Merriam-Webster defines Zen as “a state of calm attentiveness in which one’s actions are guided by intuition rather than by conscious effort.” According to Raymond James’ training materials, their Zen approach means that from the beginning of their relationship with prospects and clients, advisors work to establish mutual trust, actively listen, and seek to co-create financial and investment plans.

The Zen approach to training has been in place since 2014. The approach has worked for twenty-somethings because it dovetails with that demographic’s tendency to reject cold-calling sales tactics that historically were required for a broker or FA to build a book of business, according to the company.

But David Patchen, who designs the FA training program in his role as senior vice president for education and practice at the Raymond James Private Client Group, says the Zen approach also works for baby boomers and Generation Xers who no longer want to be perceived as salespeople. 

This year, 220 trainees are participating in Raymond James’ training program, down from 295 in 2019, the company says. All advisor training at the firm now incorporates Zen philosophy elements, Patchen says.

David Patchen
“When you hear the word Zen, what comes to mind?” Patchen says he often asks trainees.

The trainees’ answers — peace, meditation, relaxation and Buddhism — are not terms that initially trigger thoughts of “sales and selling,” he says.

What Raymond James is aiming for is “a Zen-relaxed, focused, intense at times, one-on-one connective environment” rather than a “salesy one,” Patchen says.

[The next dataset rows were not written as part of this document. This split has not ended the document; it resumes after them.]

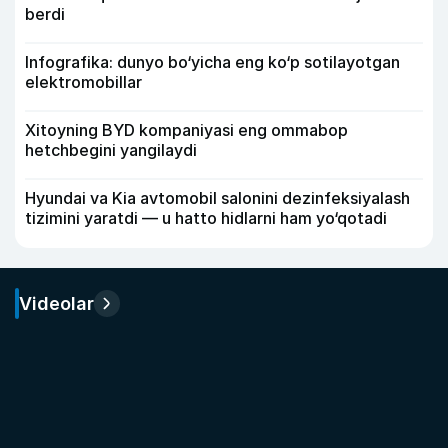
berdi
Infografika: dunyo bo‘yicha eng ko‘p sotilayotgan
elektromobillar
Xitoyning BYD kompaniyasi eng ommabop
hetchbegini yangilaydi
Hyundai va Kia avtomobil salonini dezinfeksiyalash
tizimini yaratdi — u hatto hidlarni ham yo‘qotadi
Videolar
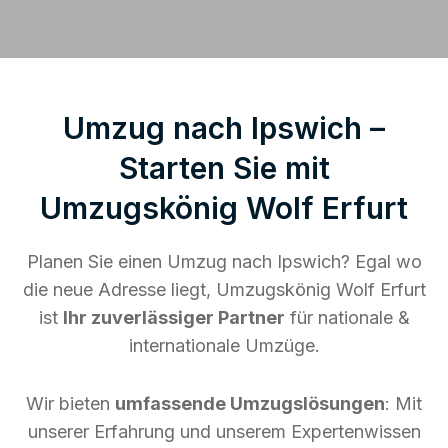
Umzug nach Ipswich –
Starten Sie mit
Umzugskönig Wolf Erfurt
Planen Sie einen Umzug nach Ipswich? Egal wo
die neue Adresse liegt, Umzugskönig Wolf Erfurt
ist
Ihr zuverlässiger Partner
für nationale &
internationale Umzüge.
Wir bieten
umfassende Umzugslösungen
: Mit
unserer Erfahrung und unserem Expertenwissen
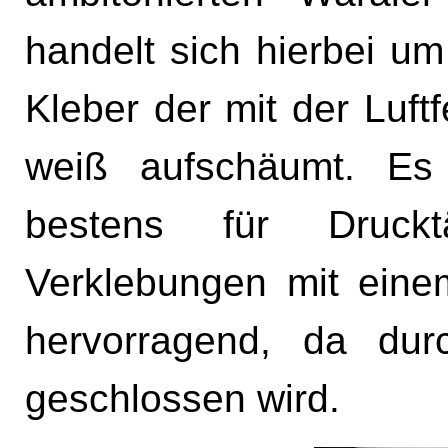
handelt sich hierbei um
Kleber der mit der Luft
weiß aufschäumt. Es 
bestens für Druck
Verklebungen mit einem
hervorragend, da du
geschlossen wird.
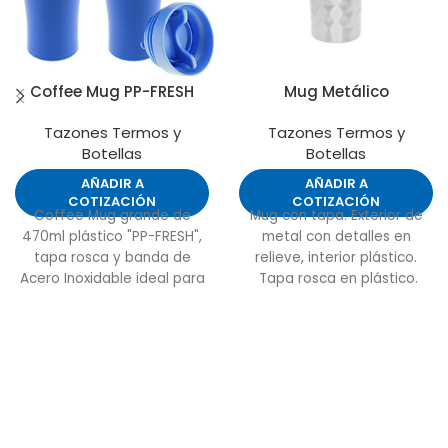
Coffee Mug PP-FRESH
Mug Metálico
Tazones Termos y
Tazones Termos y
Botellas
Botellas
AÑADIR A
AÑADIR A
COTIZACIÓN
COTIZACIÓN
Coffee Mug grande de
Mug con tapa. Exterior de
470ml plástico "PP-FRESH",
metal con detalles en
tapa rosca y banda de
relieve, interior plástico.
Acero Inoxidable ideal para
Tapa rosca en plástico.
imprimir logos. Presentación
Base antideslizante.
en caja de cartón plateado.
IMPORTANTE: Vaso NO
térmico.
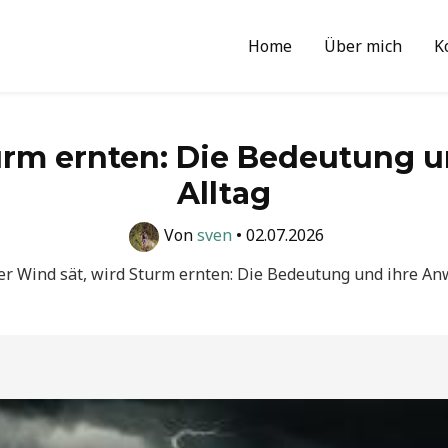
Home
Über mich
K
turm ernten: Die Bedeutung 
Alltag
Von
sven
•
02.07.2026
r Wind sät, wird Sturm ernten: Die Bedeutung und ihre An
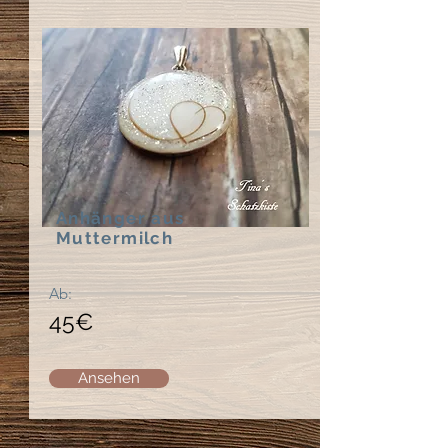
Anhänger aus
Muttermilch
Ab:
45
€
Ansehen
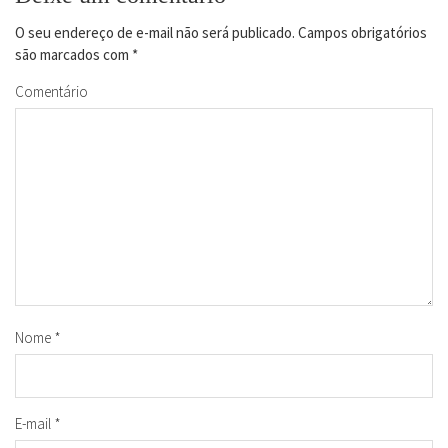
O seu endereço de e-mail não será publicado.
Campos obrigatórios
são marcados com
*
Comentário
Nome
*
E-mail
*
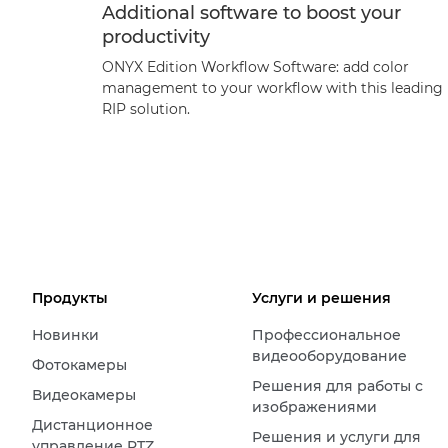
Additional software to boost your
productivity
ONYX Edition Workflow Software: add color
management to your workflow with this leading
RIP solution.
Продукты
Услуги и решения
Новинки
Профессиональное
видеооборудование
Фотокамеры
Решения для работы с
Видеокамеры
изображениями
Дистанционное
Решения и услуги для
управление PTZ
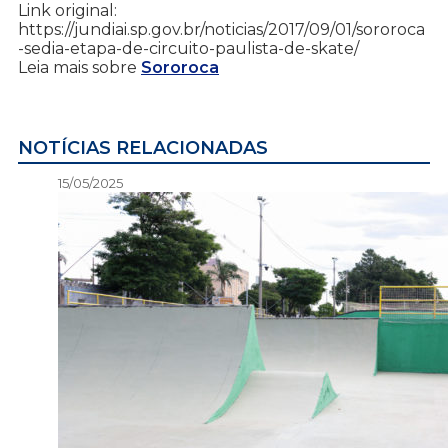
Link original:
https://jundiai.sp.gov.br/noticias/2017/09/01/sororoca
-sedia-etapa-de-circuito-paulista-de-skate/
Leia mais sobre
Sororoca
NOTÍCIAS RELACIONADAS
15/05/2025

Much of the training curriculum Patchen has developed consists of teaching FAs how to ask prospects and clients questions and then how to listen well. The quiet but interrogatory approach is aimed at helping FAs identify the information deficiencies of prospects and clients and where they need financial planning, according to Patchen and FAs who have undergone the training.

With this approach, FAs may ultimately lead conversations, but instead of the FAs having to sell themselves or their services, the prospects initiate requests for advice, Patchen and the FAs add.

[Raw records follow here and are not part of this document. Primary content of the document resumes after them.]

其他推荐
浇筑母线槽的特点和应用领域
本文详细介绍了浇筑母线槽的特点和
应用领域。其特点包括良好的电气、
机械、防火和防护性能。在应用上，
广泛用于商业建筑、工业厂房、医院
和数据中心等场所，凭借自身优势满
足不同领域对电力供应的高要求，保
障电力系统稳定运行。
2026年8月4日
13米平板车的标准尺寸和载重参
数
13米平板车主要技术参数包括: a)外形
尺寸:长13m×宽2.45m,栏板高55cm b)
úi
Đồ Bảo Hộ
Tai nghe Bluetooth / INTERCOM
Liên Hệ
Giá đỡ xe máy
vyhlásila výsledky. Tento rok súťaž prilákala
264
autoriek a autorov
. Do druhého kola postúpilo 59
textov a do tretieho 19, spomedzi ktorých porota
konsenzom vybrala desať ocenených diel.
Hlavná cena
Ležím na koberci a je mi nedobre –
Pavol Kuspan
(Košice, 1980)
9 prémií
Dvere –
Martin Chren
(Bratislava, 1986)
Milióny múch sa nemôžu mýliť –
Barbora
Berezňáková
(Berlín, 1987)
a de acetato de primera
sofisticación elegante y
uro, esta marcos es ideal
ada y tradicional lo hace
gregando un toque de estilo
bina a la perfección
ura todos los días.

Raymond James says it has been able to retain 66% of advisors three years after they were trained. The company did not provide the trainee retention rate prior to its introduction of the Zen approach six years ago.

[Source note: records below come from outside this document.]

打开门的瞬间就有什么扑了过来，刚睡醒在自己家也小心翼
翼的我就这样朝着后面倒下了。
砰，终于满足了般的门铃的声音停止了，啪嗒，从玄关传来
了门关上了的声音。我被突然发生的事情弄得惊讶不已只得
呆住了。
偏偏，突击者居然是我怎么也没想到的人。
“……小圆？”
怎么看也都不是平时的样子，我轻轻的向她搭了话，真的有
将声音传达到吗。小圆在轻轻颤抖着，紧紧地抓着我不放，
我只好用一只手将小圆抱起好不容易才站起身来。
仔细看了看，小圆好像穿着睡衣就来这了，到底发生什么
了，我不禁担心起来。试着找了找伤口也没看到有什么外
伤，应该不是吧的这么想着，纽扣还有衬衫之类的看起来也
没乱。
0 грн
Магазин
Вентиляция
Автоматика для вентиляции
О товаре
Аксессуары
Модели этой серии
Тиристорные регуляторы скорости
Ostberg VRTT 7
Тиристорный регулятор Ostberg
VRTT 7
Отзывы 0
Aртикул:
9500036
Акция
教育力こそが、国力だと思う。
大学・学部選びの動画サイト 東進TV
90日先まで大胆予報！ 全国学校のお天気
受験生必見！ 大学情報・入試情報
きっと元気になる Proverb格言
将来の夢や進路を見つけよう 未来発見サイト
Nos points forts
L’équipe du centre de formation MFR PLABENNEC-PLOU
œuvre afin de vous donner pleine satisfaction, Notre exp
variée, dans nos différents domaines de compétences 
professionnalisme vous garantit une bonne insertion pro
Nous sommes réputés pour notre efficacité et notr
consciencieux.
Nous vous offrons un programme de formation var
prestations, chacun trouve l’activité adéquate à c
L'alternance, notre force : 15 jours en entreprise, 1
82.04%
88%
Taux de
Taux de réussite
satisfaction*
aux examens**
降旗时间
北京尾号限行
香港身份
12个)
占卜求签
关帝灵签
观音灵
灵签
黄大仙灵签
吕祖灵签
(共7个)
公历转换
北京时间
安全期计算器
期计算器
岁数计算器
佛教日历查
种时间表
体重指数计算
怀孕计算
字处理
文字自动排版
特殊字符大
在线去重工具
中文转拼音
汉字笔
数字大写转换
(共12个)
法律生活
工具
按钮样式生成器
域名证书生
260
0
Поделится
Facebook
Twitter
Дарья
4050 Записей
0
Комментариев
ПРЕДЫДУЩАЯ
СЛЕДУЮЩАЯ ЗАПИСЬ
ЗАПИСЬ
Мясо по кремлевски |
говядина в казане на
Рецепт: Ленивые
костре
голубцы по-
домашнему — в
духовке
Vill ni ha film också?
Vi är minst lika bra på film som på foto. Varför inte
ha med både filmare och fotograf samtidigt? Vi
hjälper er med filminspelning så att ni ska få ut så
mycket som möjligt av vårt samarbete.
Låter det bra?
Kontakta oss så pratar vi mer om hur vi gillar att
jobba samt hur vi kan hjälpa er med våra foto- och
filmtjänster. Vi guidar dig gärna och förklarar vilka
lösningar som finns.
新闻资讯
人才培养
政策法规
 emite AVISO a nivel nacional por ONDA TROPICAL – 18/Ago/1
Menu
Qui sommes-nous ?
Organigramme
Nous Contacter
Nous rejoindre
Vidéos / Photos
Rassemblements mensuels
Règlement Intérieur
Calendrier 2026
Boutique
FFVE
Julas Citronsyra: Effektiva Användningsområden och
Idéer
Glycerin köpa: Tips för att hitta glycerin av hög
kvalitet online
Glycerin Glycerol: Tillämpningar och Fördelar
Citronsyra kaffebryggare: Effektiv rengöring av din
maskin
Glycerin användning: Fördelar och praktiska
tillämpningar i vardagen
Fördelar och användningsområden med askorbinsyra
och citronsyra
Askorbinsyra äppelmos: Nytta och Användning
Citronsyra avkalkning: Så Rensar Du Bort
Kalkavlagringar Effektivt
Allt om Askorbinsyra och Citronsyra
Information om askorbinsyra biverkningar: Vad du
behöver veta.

The company also did not provide the retention rate after five years, when the firm stops paying advisors a salary and bases their compensation entirely on each FA’s production. A Cerulli Associates report published in February predicted that about 50% to 75% of the 19,384 FA trainees who entered the industry in 2019 will fail within their first five years in the business.

Raymond James says its training program is 24 months long. The company says it pays trainees a salary — typically $50,000 to $100,000 a year, for five years — with the understanding that an FA’s annual production goal for year two is $50,000.

The company has "performance improvement plans for those who don’t meet their goals," according to Matt Ransom, vice president of new advisor development.

Each year, the salary portion of an FA trainees’ compensation shrinks as the production-based pay increases, the company says, without revealing the exact formula. But their "earnings potential is unlimited because it is a salary plus performance model, so salary in addition to their earned fees and commissions," Ransom says.

Historically, about 50% of the Raymond James trainees are tied to teams of advisors, and 50% are standalone. The success rate for team-tied trainees is slightly higher than their standalone cohorts, according to Patchen, who didn’t elaborate on the success rates.

‘Not a salesman’

Jayme Szafranski is a standalone FA who began Raymond James’ training program six years ago when he was 22 years old. Patchen had only just begun to roll out his Zen training at the time.

Szafranski says his first few months, prior to getting on board the Zen training, “were brutal.” He says he now has a standalone practice with $75 million in client assets, built entirely from scratch.

Prior to joining Raymond James as a registered representative in 2014, Szafranski had interned for an LPL Financial affiliated advisor and for a Merrill Lynch team, where he says he had watched FA trainees “fizzle out.”

When he started to learn Patchen’s Zen philosophy, “it was immediate relief,” Szafranski says.

“I wanted to be a consultant and a financial planner and not a salesman. I feel like that is one of the reasons I did not wash out in this business, because I’m in the mindset of not being a car salesman,” he adds.